Oversight board sets inspections on garment factories
Beginning Monday next week, the garment oversight board tasked to monitor compliance by participating garment firms to a class action settlement will conduct inspections on 36 factories and subcontractors.
The inspections will be the second batch after the creation of the board sometime last year.
Timothy Bellas, the board’s chair, said two consulting firms, Vérité and Global Social Compliance, would conduct the inspections. He said the garment factories and an attorney representing the workers nominated the two firms.
There are actually 27 garment companies that participated in the settlement agreement, Bellas said. Some of them, however, have subcontractors, the facilities of which would also be inspected.

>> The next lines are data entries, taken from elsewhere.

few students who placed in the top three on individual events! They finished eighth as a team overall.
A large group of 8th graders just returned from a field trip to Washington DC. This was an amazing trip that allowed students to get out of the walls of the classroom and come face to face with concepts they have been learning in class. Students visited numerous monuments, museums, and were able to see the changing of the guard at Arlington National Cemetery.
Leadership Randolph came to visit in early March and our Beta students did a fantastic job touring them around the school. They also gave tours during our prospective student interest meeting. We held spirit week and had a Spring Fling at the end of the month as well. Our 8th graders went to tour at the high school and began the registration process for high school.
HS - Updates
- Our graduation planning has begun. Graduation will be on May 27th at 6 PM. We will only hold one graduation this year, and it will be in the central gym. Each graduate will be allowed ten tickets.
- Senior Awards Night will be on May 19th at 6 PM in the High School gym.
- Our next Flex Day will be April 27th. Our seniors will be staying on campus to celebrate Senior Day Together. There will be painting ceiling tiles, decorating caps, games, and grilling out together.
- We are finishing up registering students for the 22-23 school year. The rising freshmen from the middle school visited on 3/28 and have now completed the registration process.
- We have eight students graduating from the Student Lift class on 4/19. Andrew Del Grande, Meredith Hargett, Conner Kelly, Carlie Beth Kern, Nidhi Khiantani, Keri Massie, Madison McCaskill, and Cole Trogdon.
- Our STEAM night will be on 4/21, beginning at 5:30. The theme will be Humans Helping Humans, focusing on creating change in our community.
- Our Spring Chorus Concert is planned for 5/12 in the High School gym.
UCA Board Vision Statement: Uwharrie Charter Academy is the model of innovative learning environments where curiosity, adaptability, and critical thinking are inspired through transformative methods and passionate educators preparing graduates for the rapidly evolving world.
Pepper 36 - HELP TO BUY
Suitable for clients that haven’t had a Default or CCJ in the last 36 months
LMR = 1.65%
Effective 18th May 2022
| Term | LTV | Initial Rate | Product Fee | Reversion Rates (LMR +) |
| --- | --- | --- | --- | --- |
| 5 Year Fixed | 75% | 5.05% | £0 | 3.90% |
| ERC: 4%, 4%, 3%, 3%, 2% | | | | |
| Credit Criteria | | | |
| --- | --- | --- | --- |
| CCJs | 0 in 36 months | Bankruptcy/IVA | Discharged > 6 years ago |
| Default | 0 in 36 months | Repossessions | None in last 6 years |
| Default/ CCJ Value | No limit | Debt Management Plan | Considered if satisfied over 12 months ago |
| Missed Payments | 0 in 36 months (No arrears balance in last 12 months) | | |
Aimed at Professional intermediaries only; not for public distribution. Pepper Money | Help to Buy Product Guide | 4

Bellas said the inspections would be conducted to ensure that the garment firms are complying with some 59 standards set by the agreement in several aspects of the firms’ operations, including occupational safety, as well as workers’ living conditions and wages.
The garment oversight board conducted the first batch of inspections in Oct. 2003.
The oversight board came to existence when U.S. District Court Chief Judge Alex R. Munson approved the settlement agreement in the class action suit in May last year. The $20-million settlement earmarked $4-million as monitoring fund.
The board’s creation has helped regain garment retailers’ confidence and achieved improvements in the garment workplaces.
Besides Bellas, a former Superior Court judge, two other former magistrates compose the board, including Cruz Reynoso, a former California Supreme Court justice, and Richard P. Guy, former Chief Justice of the Washington State Supreme Court.